Facebook publicly puts Apple on the spot by posting on a newspaper, I guess going old-style print is one way to do this, that the changes Apple will be applying on the latest update IOS 14 operating system will hurt small businesses. Facebook, fighting for the little guy!
Before moving on with this story. If Facebook was helping the small business owners they should try not holding back whatever percent of reaching out to people when you share your business post or ad. Not throttling back on paid advertising to reach new possible customers and clients. Facebook should be trying to resolve their guest’s problems when their profiles get blocked for no reason. Here’s an idea… how about a phone number to call? Set up a customer service floor, give more people jobs. Instead of… whatever you have set up over there.
Hopefully, with this website we are starting, we can take a page from Gary V and hopefully bring in a bit more service for the customers when they need help. TalkMuch.net isn’t much now but hopefully, we can build it better by learning from everyone else’s mistakes. Will this work? I got no idea… though making something out of nothing seems to always start in the basement… why is that?! (As I’m typing this article in my basement!)
The ads, which ran Wednesday in the New York Times, Wall Street Journal, and Washington Post, carried the headline “We’re standing up to Apple for small businesses everywhere.” What is Mark Zuckerburg talking about? Data gathering and targeted advertising and how companies collect you and your family’s data. What you click on. When you click on something. What did you type on the search bar. It’s something a lot of people try to avoid all the time, In this age do people succeed? No! Not without extreme changes in how they go about using the internet. Mark Zuckerburg talks about the upcoming changes to Apple’s iOS 14 operating system and how it will curb the ability of companies like Facebook to gather data about users and apply them with targeted advertising.
Thursday, another ad by Facebook saying “Apple plans to roll out a forced software update that will change the internet as we know it — for the worse” It’s a question of how the advertising-dependent part of the internet is going to work in the years to come.
Apple says “Users should know when their data is being collected and shared across other apps and websites — and they should have the choice to allow that or not,” Apple said in a statement. “App Tracking Transparency in iOS 14 does not require Facebook to change its approach to tracking users and creating targeted advertising, it simply requires they give users a choice.”
And to be honest I agree… where was this years ago? Cause it would have stopped Amazon from collecting our data and target marketing, Amazon wouldn’t be the same today though.
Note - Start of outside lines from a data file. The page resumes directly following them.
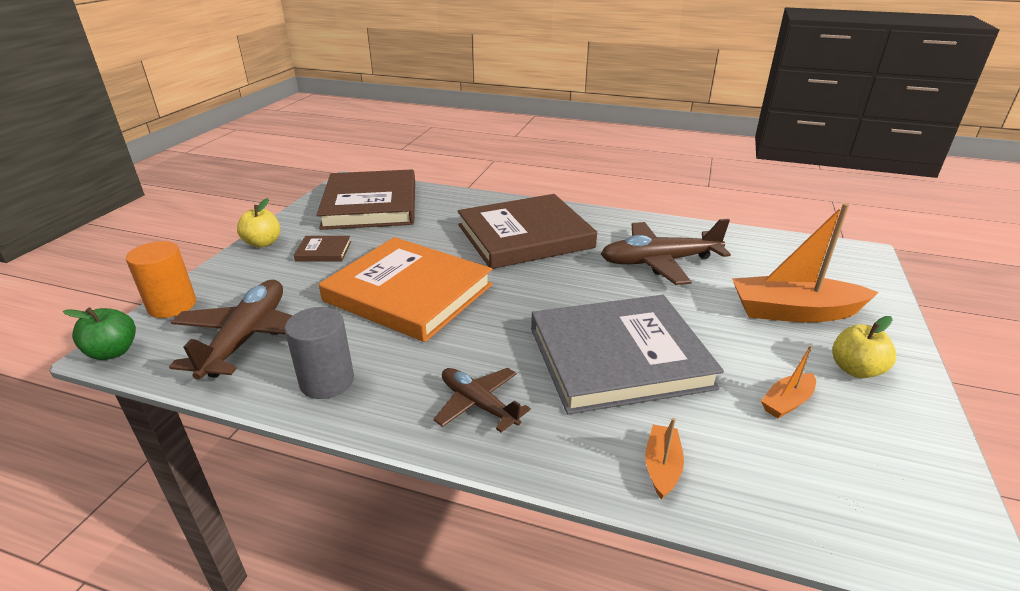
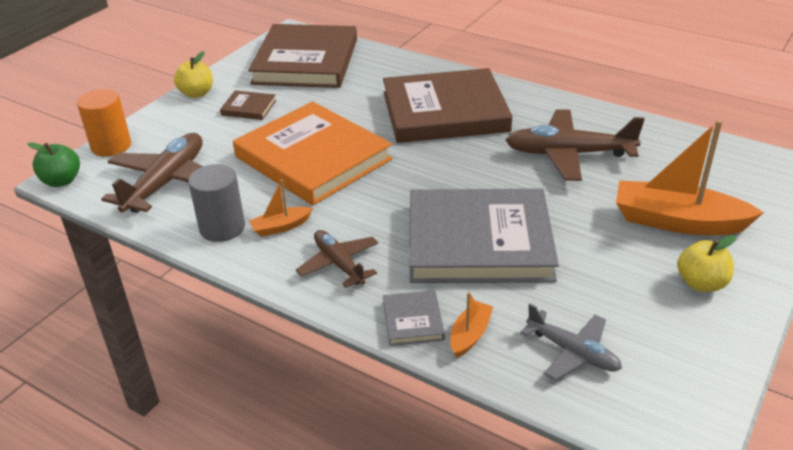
camera: 15 degrees right, 5 degrees up
orange boat [761,345,816,418] -> orange boat moved to [249,179,313,237]
none -> grey book [383,290,445,346]
none -> grey plane [520,304,622,380]

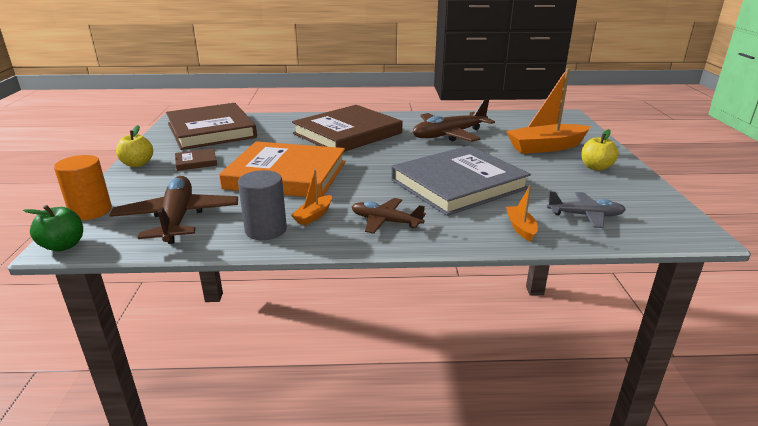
camera: 35 degrees left, 10 degrees down
grey book [383,290,445,346] -> none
But Facebook is saying “While limiting how personalized ads can be used does impact larger companies like us, these changes will be devastating to small businesses,”. Facebook previously told investors that Apple’s changes, scheduled to go live early next year, will lead to significant headwinds because most of its advertisers are small businesses. Ads that disregard personalized targeting generate 60% fewer sales than ads that target consumers, Facebook added, citing its own data. Apple’s new feature at the heart of the issue — App Tracking Transparency — won’t forbid companies like Facebook from collecting targeting data but will ask them to disclose it and seek user opt-in.
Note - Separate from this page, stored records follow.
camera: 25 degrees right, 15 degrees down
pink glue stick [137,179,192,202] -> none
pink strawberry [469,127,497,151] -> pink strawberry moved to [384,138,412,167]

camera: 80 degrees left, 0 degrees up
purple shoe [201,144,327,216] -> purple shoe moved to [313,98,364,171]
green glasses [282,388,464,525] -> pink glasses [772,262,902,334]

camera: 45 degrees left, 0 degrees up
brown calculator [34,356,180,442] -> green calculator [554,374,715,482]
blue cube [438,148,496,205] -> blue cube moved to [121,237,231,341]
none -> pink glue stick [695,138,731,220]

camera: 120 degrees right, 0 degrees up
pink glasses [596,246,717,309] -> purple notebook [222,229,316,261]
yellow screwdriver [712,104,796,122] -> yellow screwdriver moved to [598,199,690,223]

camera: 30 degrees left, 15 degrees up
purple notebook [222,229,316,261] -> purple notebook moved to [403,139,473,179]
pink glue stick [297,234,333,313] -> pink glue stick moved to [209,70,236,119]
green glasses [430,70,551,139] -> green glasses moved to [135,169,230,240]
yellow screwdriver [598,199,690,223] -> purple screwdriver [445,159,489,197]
In a conference call and blog post-Wednesday, Facebook continued its attack, saying Apple’s business stands to gain from these changes. “Apple is behaving anti-competitively by using their control of the App Store to benefit their bottom line at the expense of creators and small businesses,” said Dan Levy, head of Facebook’s small business program.
Apple defended its iOS updates, saying it was “standing up” for people who use its devices. “Users should know when their data is being collected and shared across other apps and websites — and they should have the choice to allow that or not,” an Apple spokeswoman said in a statement. “App Tracking Transparency in iOS 14 does not require Facebook to change its approach to tracking users and creating targeted advertising, it simply requires they give users a choice.”
So we have Facebook on one side fighting for small businesses and then we have Apple fighting for the consumers that own Apple products. But the question is among all this is will Apple tell Apple users that Apple is collecting our data as well and will we be able to stop Apple from collecting data on their own phones as well?
Horvath, in a public letter, also criticized Facebook for its approach. “Facebook executives have made clear their intent is to collect as much data as possible across both first- and third-party products to develop and monetize detailed profiles of their users, and this disregard for user privacy continues to expand to include more of their products,” she wrote.
Craig Federighi, Apple’s head of software engineering, spoke on a panel for an event hosted by the European Data Protection & Privacy conference in Brussels last week.
“It’s already clear that some companies are going to do everything they can to stop the App Tracking Transparency feature I described earlier — or any innovation like it — and to maintain their unfettered access to people’s data,” Federighi said.